→ PASSAGE FOR REVIEW
#####

A Netflix Movie Doesn’t Need To Be Good — It Just Needs To Be There

Netflix is using its budget and reach to stake out an alternate movie universe, where a title that would flop in theaters — like The Cloverfield Paradox — can be repositioned as a win for streaming.

The trouble with saying that Netflix "pulled a Lemonade" when it announced the unexpected premiere of The Cloverfield Paradox after the Super Bowl this past weekend is that The Cloverfield Paradox is nothing at all like Lemonade. Invoking Beyoncé — she who has made the no-advance-notice album drop such a part of her brand over the last few years — has become a useful shorthand for describing any sort of major release, music or otherwise, that skips the standard marketing ramp-up in favor of a digital-age offering directly to consumers (and I've been as guilty of this as anyone).

But in the case of the third Cloverfield movie, making this comparison feels like it's letting Netflix get away with what was really a masterful act of turd polishing. Fans turn out for Beyoncé's albums without early promo because they expect them to be that good; they mobilize because of how invested they are in her an artist. On Super Bowl Sunday, Netflix was doing the opposite of mobilizing — it was counting on inertia, on being able to persuade subscribers who were already on the couch in front of the television that they might as well stay there for another 100 minutes or so.

To put it another way: Lemonade would be a great parallel to The Cloverfield Paradox if, after the recording of Lemonade, Columbia Records had been so dismayed by the results that it deemed the album unreleasable, and then Spotify came around and offered to take it off its hands for more than it cost to make — enough for the record company to walk away having made some kind of profit. That's pretty much what happened to the third installment of the J.J. Abrams–produced, loosely linked Cloverfield series. The movie was slated for a theatrical release from Paramount in April, until execs decided it wasn't worth sinking more money into marketing the troubled production, when it probably wasn't going to make any back in ticket sales.

#####

→ WHAT TO DO
Reproduce the part of the article on Netflix movies starting at "Netflix is using" and ending at "this as anyone).". The lines that come next are unrelated material and stand apart from the article on Netflix movies.

→ DATA FOR REVIEW
#####

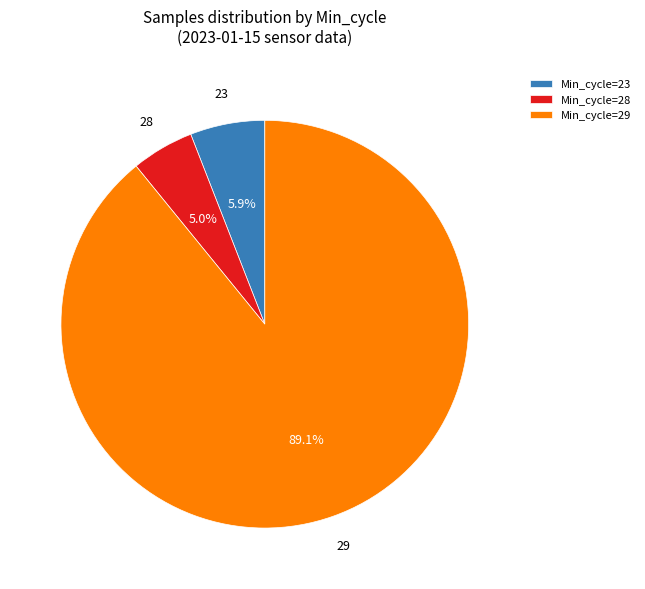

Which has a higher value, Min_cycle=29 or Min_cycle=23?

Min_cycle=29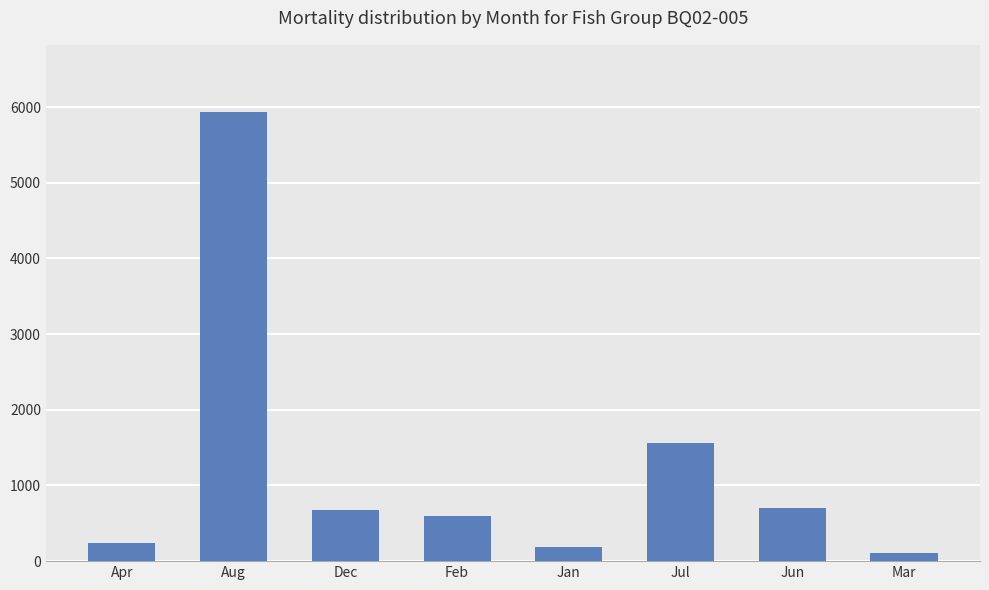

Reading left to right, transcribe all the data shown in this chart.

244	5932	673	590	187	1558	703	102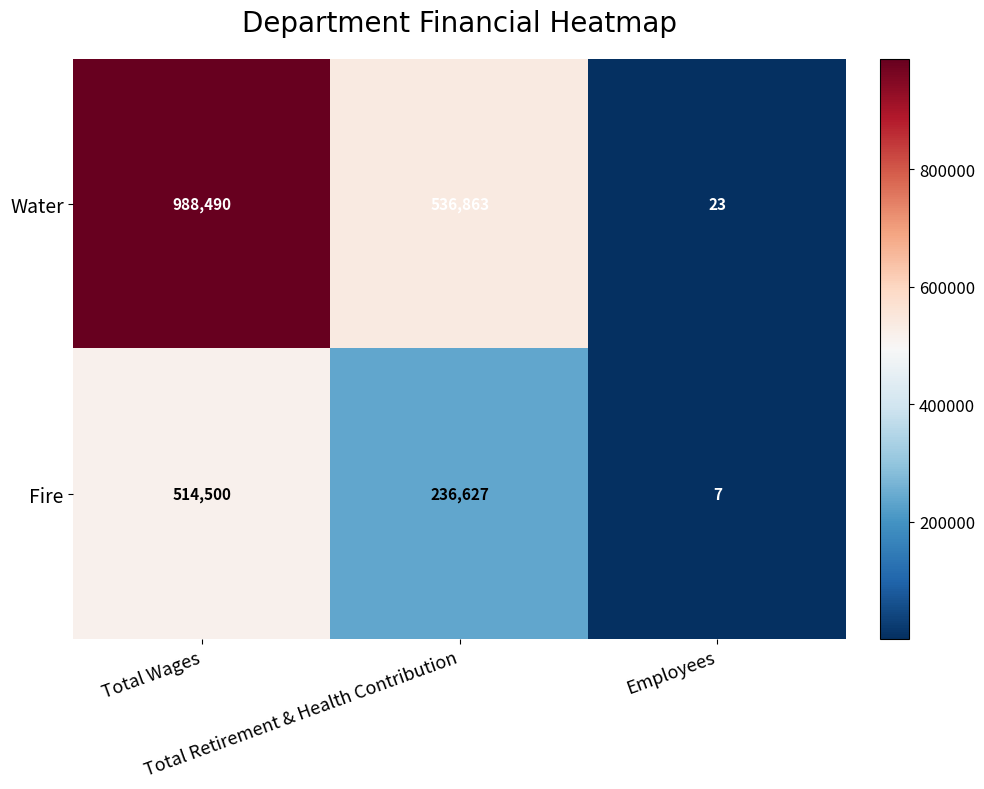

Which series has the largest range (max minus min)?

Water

#####

→ EXPECTED ANSWER
Netflix is using its budget and reach to stake out an alternate movie universe, where a title that would flop in theaters — like The Cloverfield Paradox — can be repositioned as a win for streaming.

The trouble with saying that Netflix "pulled a Lemonade" when it announced the unexpected premiere of The Cloverfield Paradox after the Super Bowl this past weekend is that The Cloverfield Paradox is nothing at all like Lemonade. Invoking Beyoncé — she who has made the no-advance-notice album drop such a part of her brand over the last few years — has become a useful shorthand for describing any sort of major release, music or otherwise, that skips the standard marketing ramp-up in favor of a digital-age offering directly to consumers (and I've been as guilty of this as anyone).